In chapter IV, (1) firstly, Boltzmann transport theory and density functional theory calculations were employed to calculate transport coefficients of CaTiO3, SrTiO3 and BaTiO3. The transport coefficients of these materials were compared and analyzed by using'Tight Binding Model'. The band narrowing, caused by different lattice constants of these materials, was the mainly reason for their different transport properties. The calculated electronic conductivity and thermal conductivity in line with the Wiedemann-Franz law and the Lorenz factor was determined to be 1.45 for these wide band gap semiconductors.
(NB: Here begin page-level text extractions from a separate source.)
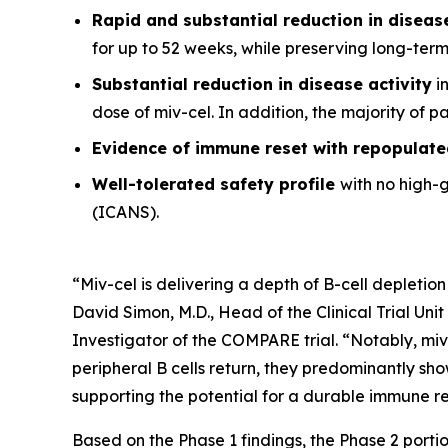
Rapid and substantial reduction in disea
for up to 52 weeks, while preserving long-ter
Substantial reduction in disease activity
in
dose of miv-cel. In addition, the majority of 
Evidence of immune reset
with repopulate
Well-tolerated safety
profile
with no high-
(ICANS).
“Miv-cel is delivering a depth of B-cell depletion
David Simon, M.D., Head of the Clinical Trial Un
Investigator of the COMPARE trial. “Notably, miv
peripheral B cells return, they predominantly sho
supporting the potential for a durable immune res
Based on the Phase 1 findings, the Phase 2 portio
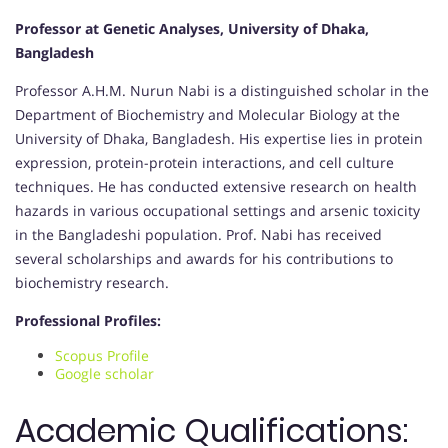
Professor at Genetic Analyses, University of Dhaka,
Bangladesh
Professor A.H.M. Nurun Nabi is a distinguished scholar in the
Department of Biochemistry and Molecular Biology at the
University of Dhaka, Bangladesh. His expertise lies in protein
expression, protein-protein interactions, and cell culture
techniques. He has conducted extensive research on health
hazards in various occupational settings and arsenic toxicity
in the Bangladeshi population. Prof. Nabi has received
several scholarships and awards for his contributions to
biochemistry research.
Professional Profiles:
Scopus Profile
Google scholar
Academic Qualifications:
Finally ZT values were estimated and BaTiO3 had the largest ZT value among the three materials, mainly due to its largest lattice constant. (2) V doping can modify the shape of DOS, and effectively increase the Seebeck coefficient. (3) Thirdly, the possibility of forming cascading energy levels in SrTiO3 is analyzed by using the Density Functional Theory based first principles calculations of the electronic structure by doping Bi and Cu as example. The results show that Bi doping and Cu doping introduce defect level in the forbidden band, respectively, and Co-doping of Bi and Cu can introduced two defect levels in forbidden band. The electrons at the top of valence band can transit to the bottom of conduction band through a'cascade transition'process. With No Radical Transition Model, the analysis points out that the probability of electronic transition from the valence band to the conduction band through a cascade transition is much higher than that of direct transition from the valence band to the conduction band. The cascade transitions can effectively increase the carrier concentration in the conduction band.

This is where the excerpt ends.